© Rejmer / Buchheim Museum

The Museum as an Aesthetic Wonder World

With his museum, Lothar-Günther Buchheim aimed at setting up a kind of breakwater against the surge of egalitarianism in museums. He wanted a museum with a signal effect!

That is why the Buchheim Museum today is an experience that appeals to all the senses and is a place of wonders; A chamber of art and curiosities made up of the astonishing, the bizarre or simply the beautiful.

The museum unites various collections under one roof: At the center is the famous Expressionist collection with paintings, watercolors, drawings and prints. The "side collections" include arts and crafts from all over the world, Bavarian folk art, cult objects from Africa and other non-European countries. Finally, the museum presents  works by the artist Lothar-Günther Buchheim himself. Changing exhibitions, also featuring contemporary artists, add to the museum's liveliness.

Günter Behnisch has created a multi-structured and varied architecture for Buchheim's collections that reflects the extraordinary diversity of the artworks. The elongated structure, partly built into the hillside, ends in a footbridge suspended twelve meters above the lake.

The Buchheim Museum is located north of Bernried in Höhenrieder Park, directly on the shore of Lake Starnberg. A walk through the park is a unique enjoyment of nature and art. Old groves of trees, enchanted ponds, pagodas, sculptures and other works of art line the path from the visitor parking lot to the museum building. In good weather, you can see as far as the Alps.

The Buchheim Museum is run by the Buchheim Foundation. It is part of the network 'MuSeenLandschaft Expressionismus' (pdf flyer / website).

The living museum

The museum is also the center of permanent activities and educational programms.

Special exhibitions featuring works by classical modern artists or other groups of works continually introduce new areas of the exceptionally rich and diverse collections.

Concerts, readings, plays, film screenings, lectures and the opportunity for children and adults to try out individual techniques for themselves in the Laboratory of the Imagination help to deepen the individual experience with the collections.

BUCHHEIM ABOUT HIS MUSEUM

"I don't like to be called a collector, I'm more of a compiler and re-breaker, actually an art demonstrator with a missionary tick: I want to clarify ideas and concepts on the basis of my pictures and collection pieces - for example, that art does not arise in a vacuum, but always comes from art.

Since I have been collecting art, I have always been most interested in those on paper - the woodcuts, lithographs, etchings of the expressionists in particular: I found the duplicating element as appealing as the special expression immanent in graphic art.

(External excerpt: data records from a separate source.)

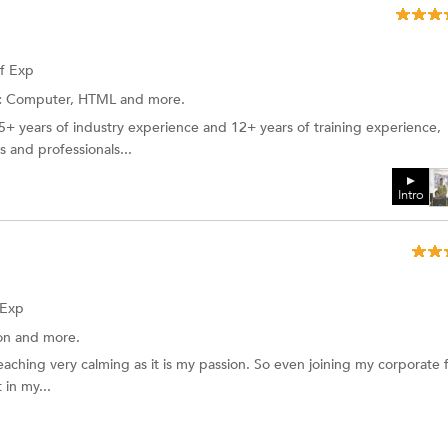
of Exp
:
Computer, HTML and more.
15+ years of industry experience and 12+ years of training experience,
 and professionals...
Intro
 Exp
ion
and more.
eaching very calming as it is my passion. So even joining my corporate f
 in my...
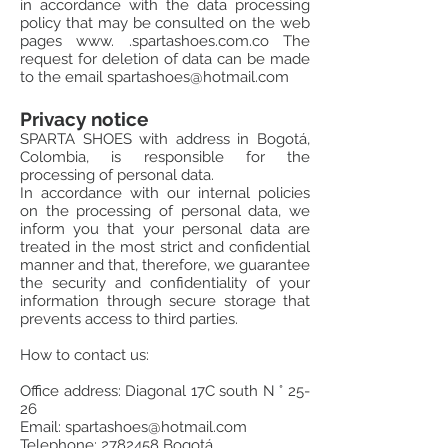
in accordance with the data processing
policy that may be consulted on the web
pages www. .spartashoes.com.co The
request for deletion of data can be made
to the email
spartashoes@hotmail.com
Privacy notice
SPARTA SHOES with address in Bogotá,
Colombia, is responsible for the
processing of personal data.
In accordance with our internal policies
on the processing of personal data, we
inform you that your personal data are
treated in the most strict and confidential
manner and that, therefore, we guarantee
the security and confidentiality of your
information through secure storage that
prevents access to third parties.
How to contact us:
Office address: Diagonal 17C south N ° 25-
26
Email:
spartashoes@hotmail.com
Telephone:
2782458
Bogotá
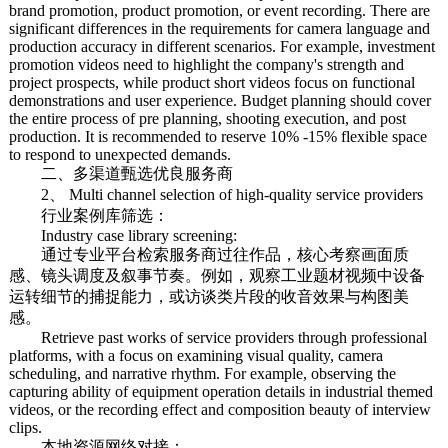
brand promotion, product promotion, or event recording. There are
significant differences in the requirements for camera language and
production accuracy in different scenarios. For example, investment
promotion videos need to highlight the company's strength and
project prospects, while product short videos focus on functional
demonstrations and user experience. Budget planning should cover
the entire process of pre planning, shooting execution, and post
production. It is recommended to reserve 10% -15% flexible space
to respond to unexpected demands.
二、多渠道甄选优良服务商
2、 Multi channel selection of high-quality service providers
行业案例库筛选：
Industry case library screening:
通过专业平台检索服务商过往作品，核心考察画面质
感、镜头调度及叙事节奏。例如，观察工业题材视频中设备
运转细节的捕捉能力，或访谈类片段的收音效果与构图美
感。
Retrieve past works of service providers through professional
platforms, with a focus on examining visual quality, camera
scheduling, and narrative rhythm. For example, observing the
capturing ability of equipment operation details in industrial themed
videos, or the recording effect and composition beauty of interview
clips.
本地资源网络对接：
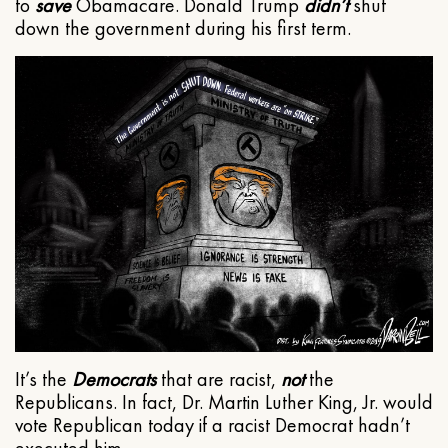
to
save
Obamacare. Donald Trump
didn’t
shut
down the government during his first term.
It’s the
Democrats
that are racist,
not
the
Republicans. In fact, Dr. Martin Luther King, Jr. would
vote Republican today if a racist Democrat hadn’t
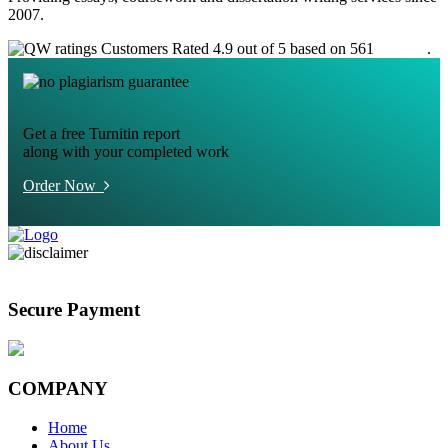
2007.
Customers Rated 4.9 out of 5 based on 561
reviews
.
Get a free Turnitin report
along with your completed work
Order Now
Secure Payment
COMPANY
Home
About Us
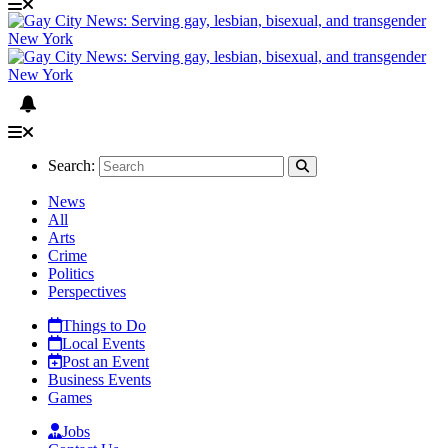
Search:
News
All
Arts
Crime
Politics
Perspectives
Things to Do
Local Events
Post an Event
Business Events
Games
Jobs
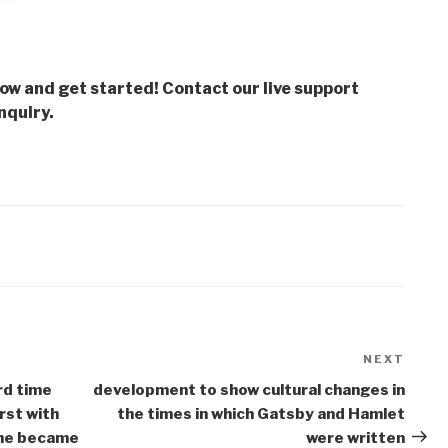
low and get started! Contact our live support
nquiry.
NEXT
Next
Post
rd time
development to show cultural changes in
rst with
the times in which Gatsby and Hamlet
 he became
were written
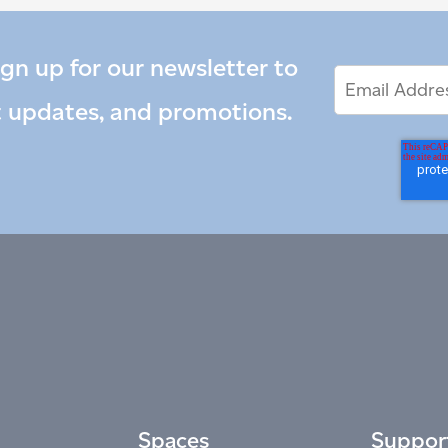
ign up for our newsletter to
Email
Email
*
Address
t updates, and promotions.
Spaces
Suppor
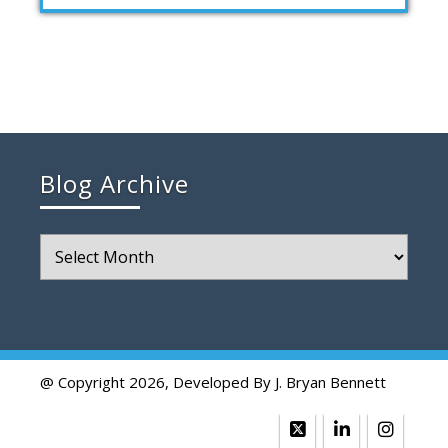
Blog Archive
Blog
Archive
@ Copyright 2026, Developed By J. Bryan Bennett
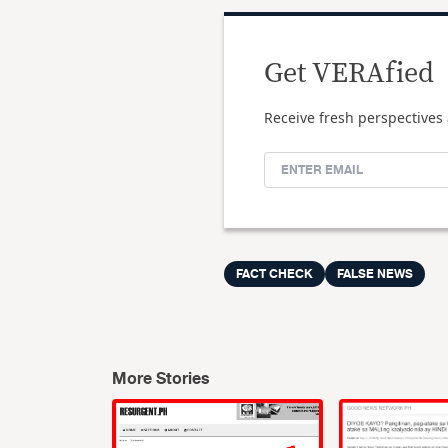
Get VERAfied
Receive fresh perspectives 
FACT CHECK
FALSE NEWS
More Stories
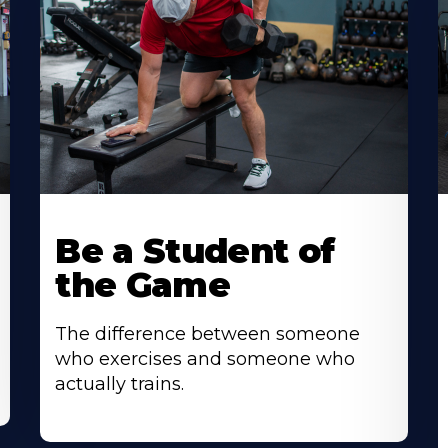
Be a Student of
the Game
The difference between someone
who exercises and someone who
actually trains.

My museum should be more than a common museum. Much more, in fact. A 'Research Center for German Expressionism' should be part of it, as well as constantly changing exhibitions with the general theme of Expressionism and from my 'side collections', which belong in the context of a broader concept of Expressionism. I wish to present African art and art of the South Seas from my journeys and make comprehensible the experience of discovery that some of the 'Brücke' painters had when they first stepped over the threshold of an ethnographic museum. To teach the museum visitors to see actively again and to provide them with visual experiences - this is more important to me than instruction. I wish for the visitors to enjoy theses festivities for the eye."